Once the right expectations are set (i.e. the “budget”), the plan is all built around the quota and goal. In revenue this is a headcount and quota attainment mathematical exercise. However, these principles apply in product and engineering too. On top of the macro headcount * quota math problem, there are additional plays that get implemented – campaigns, programs, incentives (especially incentives) and processes that all lead to the outcome that we want: beating the quota and raising expectations.

Execute obsessively

There’s not a lot of secret sauce here. Follow the plan religiously. Let me give you an example. Our revenue teams set a goal a few quarters ago that essentially everyone thought was near impossible. But the team created a plan to do things that they normally wouldn’t do in order to hit a number they normally wouldn’t hit. Part of that plan included meeting as a team 2x a day: once at 8am, and once at 6:30pm, in order to speed up the cycles and make sure everyone was executing well. This pace and accountability is not for everyone (and you can’t keep that pace forever), but during this goal it was necessary. The teams executed this plan beautifully, and the goal was achieved.

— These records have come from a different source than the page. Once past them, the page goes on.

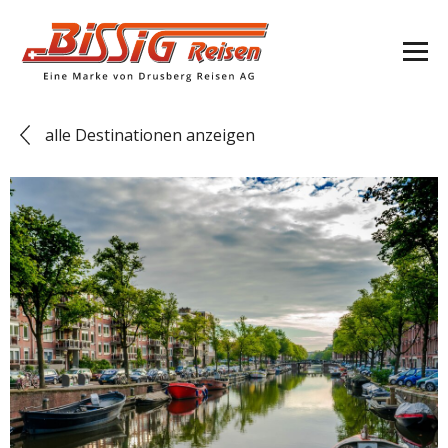
alle Destinationen anzeigen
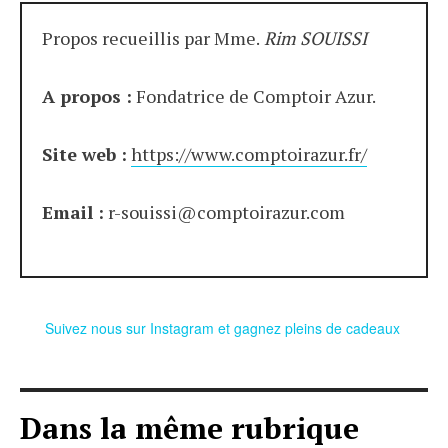
Propos recueillis par Mme.
Rim SOUISSI
A propos :
Fondatrice de Comptoir Azur.
Site web :
https://www.comptoirazur.fr/
Email :
r-souissi@comptoirazur.com
Suivez nous sur Instagram et gagnez pleins de cadeaux
Dans la même rubrique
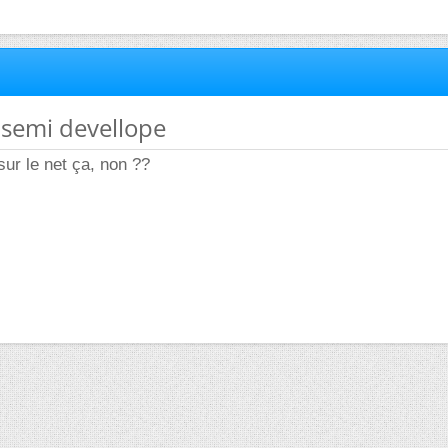
 semi devellope
sur le net ça, non ??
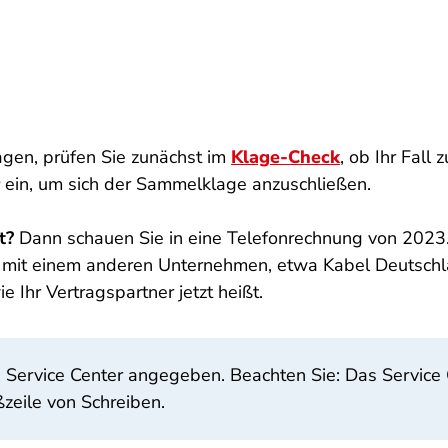
ragen, prüfen Sie zunächst im
Klage-Check
, ob Ihr Fall
ein, um sich der Sammelklage anzuschließen.
t?
Dann schauen Sie in eine Telefonrechnung von 2023. I
ag mit einem anderen Unternehmen, etwa Kabel Deutsch
e Ihr Vertragspartner jetzt heißt.
n Service Center angegeben. Beachten Sie: Das Service 
ßzeile von Schreiben.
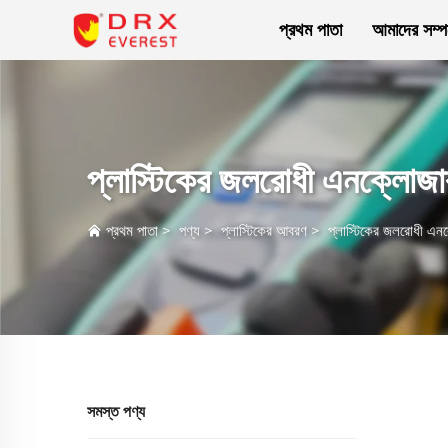
প্রথম পাতা
আমাদের সম্পর
প্লাস্টিকের জলরোধী এনক্লোজা
প্রথম পাতা
>
পণ্য
>
প্লাস্টিকের আবরণ
>
প্লাস্টিকের জলরোধী এন
সমস্ত পণ্য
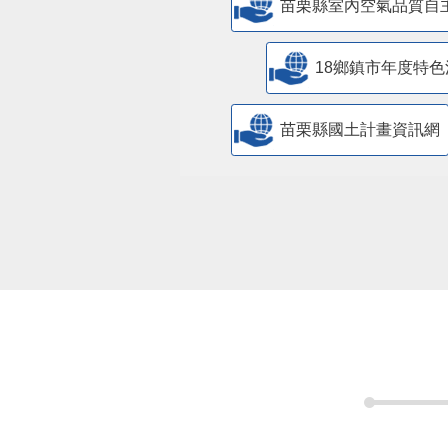
苗栗縣室內空氣品質自
18鄉鎮市年度特色
苗栗縣國土計畫資訊網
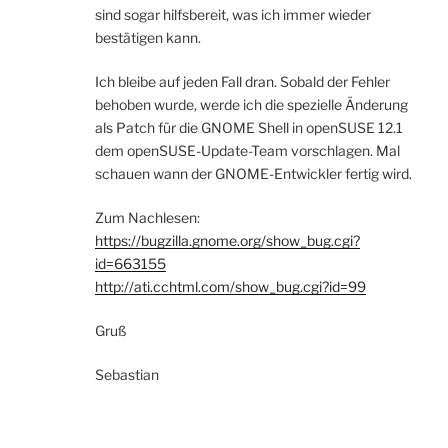
sind sogar hilfsbereit, was ich immer wieder
bestätigen kann.
Ich bleibe auf jeden Fall dran. Sobald der Fehler
behoben wurde, werde ich die spezielle Änderung
als Patch für die GNOME Shell in openSUSE 12.1
dem openSUSE-Update-Team vorschlagen. Mal
schauen wann der GNOME-Entwickler fertig wird.
Zum Nachlesen:
https://bugzilla.gnome.org/show_bug.cgi?
id=663155
http://ati.cchtml.com/show_bug.cgi?id=99
Gruß
Sebastian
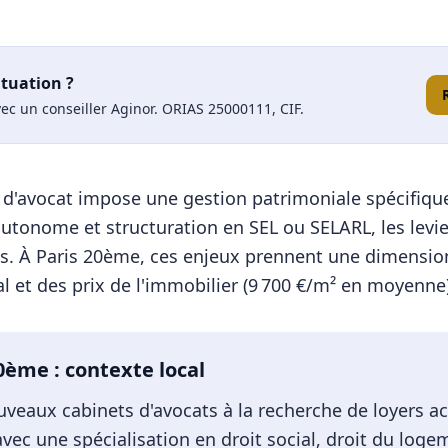
ituation ?
ec un conseiller Aginor. ORIAS 25000111, CIF.
on d'avocat impose une gestion patrimoniale spécifiq
autonome et structuration en SEL ou SELARL, les levi
s.
À
Paris 20ème
, ces enjeux prennent une dimensio
l et des prix de l'immobilier (
9 700
€/m² en moyenne)
20ème
: contexte local
veaux cabinets d'avocats à la recherche de loyers ac
 avec une spécialisation en droit social, droit du loge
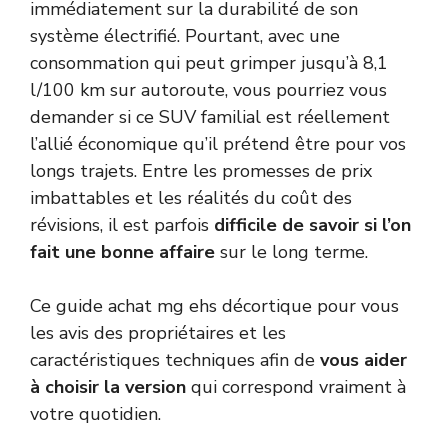
immédiatement sur la durabilité de son
système électrifié. Pourtant, avec une
consommation qui peut grimper jusqu’à 8,1
l/100 km sur autoroute, vous pourriez vous
demander si ce SUV familial est réellement
l’allié économique qu’il prétend être pour vos
longs trajets. Entre les promesses de prix
imbattables et les réalités du coût des
révisions, il est parfois
difficile de savoir si l’on
fait une bonne affaire
sur le long terme.
Ce guide achat mg ehs décortique pour vous
les avis des propriétaires et les
caractéristiques techniques afin de
vous aider
à choisir la version
qui correspond vraiment à
votre quotidien.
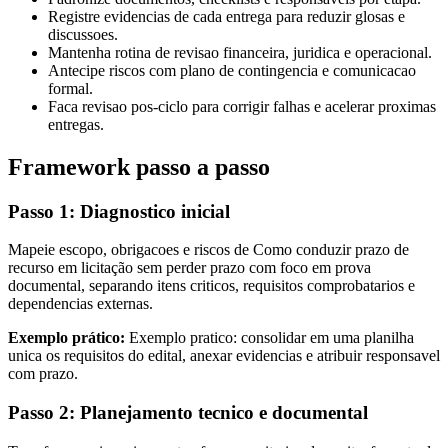
Registre evidencias de cada entrega para reduzir glosas e
discussoes.
Mantenha rotina de revisao financeira, juridica e operacional.
Antecipe riscos com plano de contingencia e comunicacao
formal.
Faca revisao pos-ciclo para corrigir falhas e acelerar proximas
entregas.
Framework passo a passo
Passo 1: Diagnostico inicial
Mapeie escopo, obrigacoes e riscos de Como conduzir prazo de
recurso em licitação sem perder prazo com foco em prova
documental, separando itens criticos, requisitos comprobatarios e
dependencias externas.
Exemplo prático:
Exemplo pratico: consolidar em uma planilha
unica os requisitos do edital, anexar evidencias e atribuir responsavel
com prazo.
Passo 2: Planejamento tecnico e documental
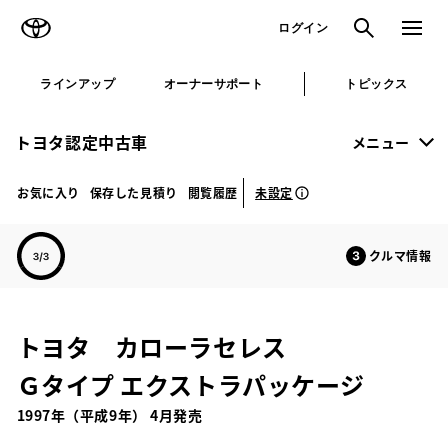
TOYOTA
検索
メニュ
ログイン
ラインアップ
オーナーサポート
トピックス
トヨタ認定中古車
メニュー
未設定
お気に入り
保存した見積り
閲覧履歴
クルマ情報
トヨタ カローラセレス
Ｇタイプ エクストラパッケージ
1997年（平成9年） 4月発売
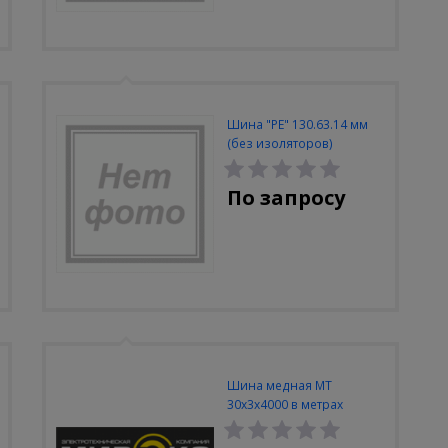
Шина "PE" 130.63.14 мм
(без изоляторов)
По запросу
Шина медная МТ
30х3х4000 в метрах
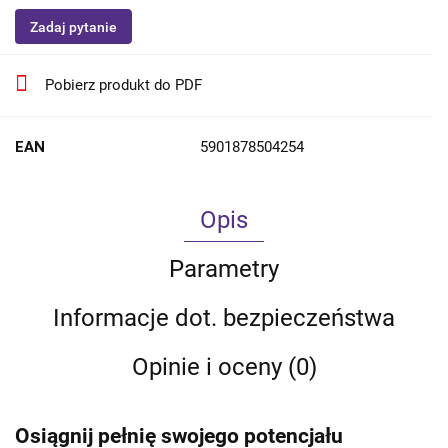
Zadaj pytanie
Pobierz produkt do PDF
EAN
5901878504254
Opis
Parametry
Informacje dot. bezpieczeństwa
Opinie i oceny (0)
Osiągnij pełnię swojego potencjału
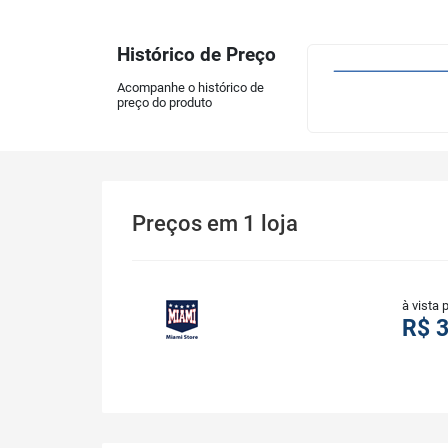
Histórico de Preço
Acompanhe o histórico de
preço do produto
Preços
em
1
loja
à vista 
R$ 3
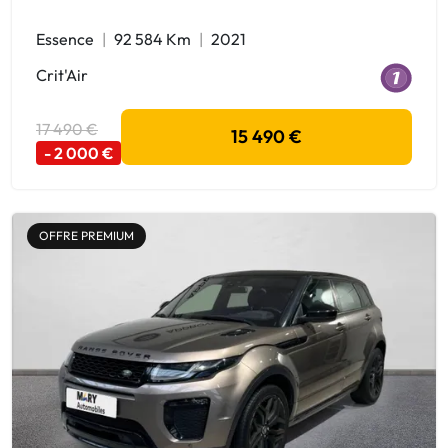
Essence
92 584 Km
2021
Crit'Air
17 490 €
15 490 €
- 2 000 €
OFFRE PREMIUM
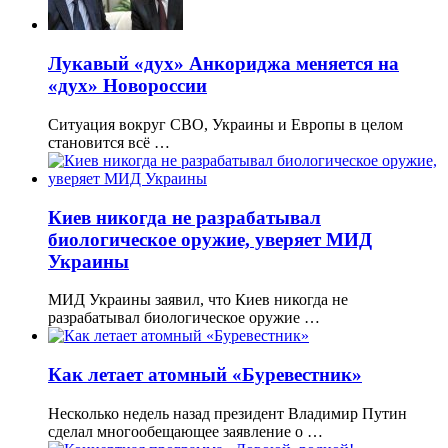
Лукавый «дух» Анкориджа меняется на
«дух» Новороссии
Ситуация вокруг СВО, Украины и Европы в целом
становится всё …
Киев никогда не разрабатывал
биологическое оружие, уверяет МИД
Украины
МИД Украины заявил, что Киев никогда не
разрабатывал биологическое оружие …
Как летает атомный «Буревестник»
Несколько недель назад президент Владимир Путин
сделал многообещающее заявление о …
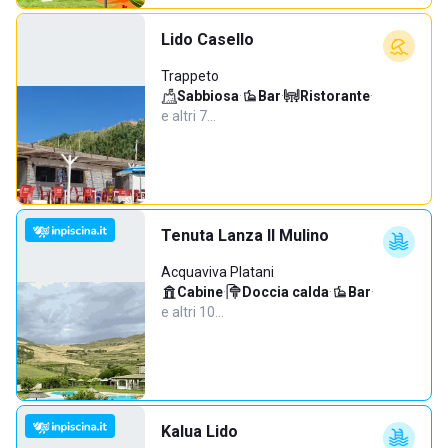
Lido Casello
Trappeto
Sabbiosa
·
Bar
·
Ristorante
·
e altri 7…
Tenuta Lanza Il Mulino
Acquaviva Platani
Cabine
·
Doccia calda
·
Bar
·
e altri 10…
Kalua Lido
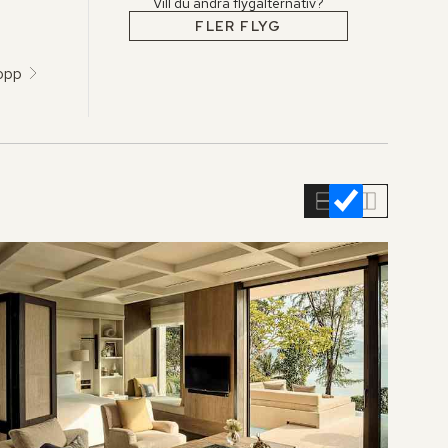
Vill du ändra flygalternativ?
FLER FLYG
topp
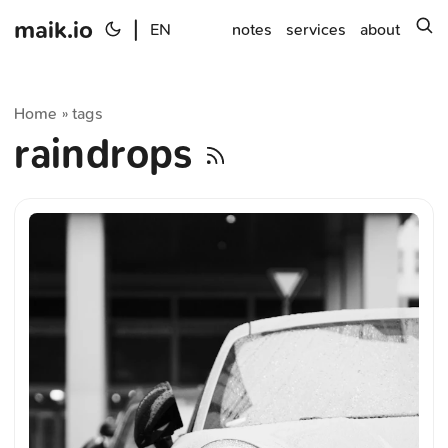
maik.io
|
s
EN
notes
services
about
Home
tags
»
raindrops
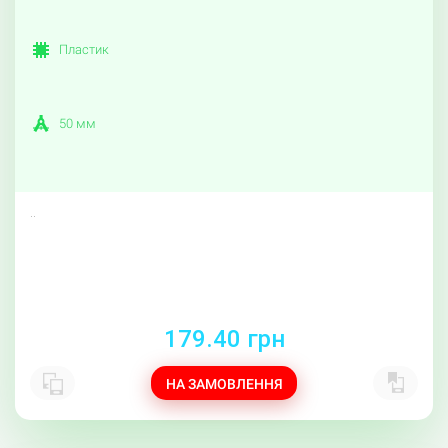
Пластик
50 мм
..
179.40 грн
НА ЗАМОВЛЕННЯ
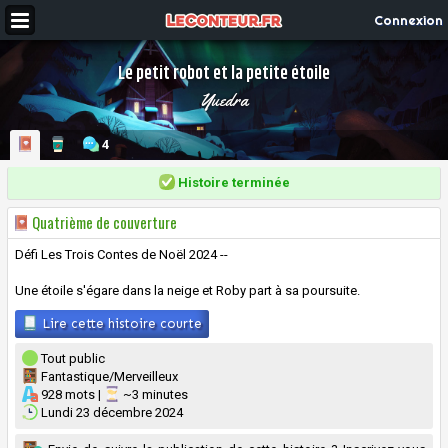
Connexion
Le petit robot et la petite étoile
Yuedra
4
Histoire terminée
Quatrième de couverture
Défi Les Trois Contes de Noël 2024 --
Une étoile s'égare dans la neige et Roby part à sa poursuite.
Lire cette histoire courte
Tout public
Fantastique/Merveilleux
928 mots |
~3 minutes
Lundi 23 décembre 2024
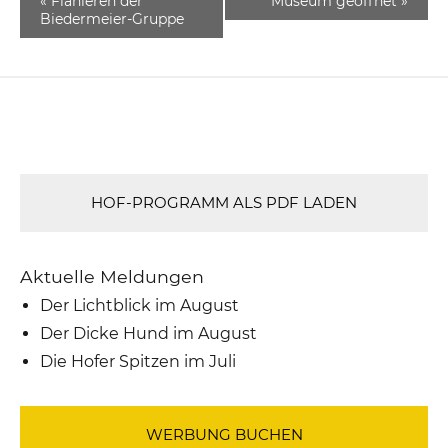
«
Flanieren der
Museum geöffnet
»
Biedermeier-Gruppe
HOF-PROGRAMM ALS PDF LADEN
Aktuelle Meldungen
Der Lichtblick im August
Der Dicke Hund im August
Die Hofer Spitzen im Juli
WERBUNG BUCHEN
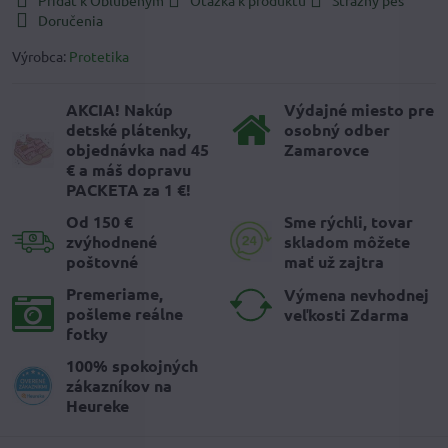
Doručenia
Výrobca:
Protetika
AKCIA! Nakúp
Výdajné miesto pre
detské plátenky,
osobný odber
objednávka nad 45
Zamarovce
€ a máš dopravu
PACKETA za 1 €!
Od 150 €
Sme rýchli, tovar
zvýhodnené
skladom môžete
poštovné
mať už zajtra
Premeriame,
Výmena nevhodnej
pošleme reálne
veľkosti Zdarma
fotky
100% spokojných
zákazníkov na
Heureke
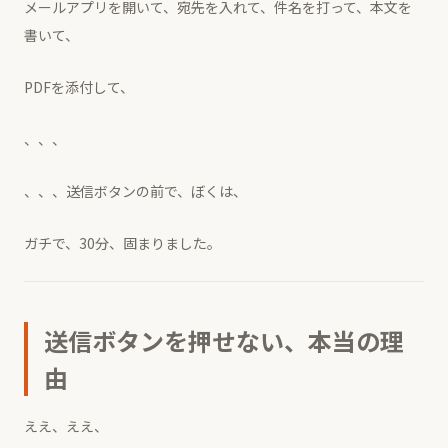
メールアプリを開いて、宛先を入れて、件名を打って、本文を
書いて、
PDFを添付して、
、、、
、、、送信ボタンの前で、ぼくは、
ガチで、30分、固まりました。
送信ボタンを押せない、本当の理
由
ええ、ええ、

Exhibit extreme paranoia to detect problems early

This is one of the most interesting principles. When Andy Grove famously said “Only the paranoid survive”, I think he was talking about great operators. When I first joined Divvy, I joked that Sterling and Blakely were like Eeyore, constantly thinking everything is broken, and constantly “pessimistic”. But this style of pessimism is actually just excellent operating. The purpose of this paranoia is to detect problems early so you can fix them. It’s to keep your antennae always upright so you are never flat footed when a problem arises. And I’ve seen time and time again that we’ve found and fixed problems much earlier because we are on high alert.

Root cause the problem

Once a problem is detected, you have to identify the cause. One of the best frameworks Sterling has taught me is “Right people + Right Structure = Right Results”. This is a beautifully simplifying framework. Is there a problem? Well it boils down to either having the wrong structure (incentive structure, reporting structure, training structure, expectation structure, etc) or, alternatively, if you have the right structure, it must mean you have the wrong person. Understanding the root cause quickly allows you to act quickly as a leader to generate solutions.

Generate creative solutions

Once the problem is root-caused, I have noticed that excellent operators are very creative in thinking through solutions. Let’s say the team isn’t doing well on a particular metric. The “right people + right structure” framework indicates this is a problem with the incentive structure and the ownership structure. There isn’t a single owner, and that single owner isn’t incentivized to hit that number. Part of the solution might be a unique incentive compensation plan to fix this. But I’ve seen Sterling and Blakely come up with many more creative ideas – some very out of the ordinary – in order to solve a particular problem. 

Pick the best solution and build a sub-plan

Once you generate many different options to solve the problem you’ve detected, great operators use their judgment to pick the right solution, create a plan to implement it the same planning principles from above.

Execute on the sub-plan

And finally, you execute on this sub plan with the same militant discipline.

One last thought

One essential point: culture is the glue to the whole thing working. If you don’t have a culture of “find a way to win no matter what”, coupled with extreme speed, focus, and fun, I don’t think this playbook works. And culture is a function of the leader. Right people. Right structure.

While every operator’s personality and approach may be different, I believe all successful operators essentially follow these 8 principles to get the results they and their teams want.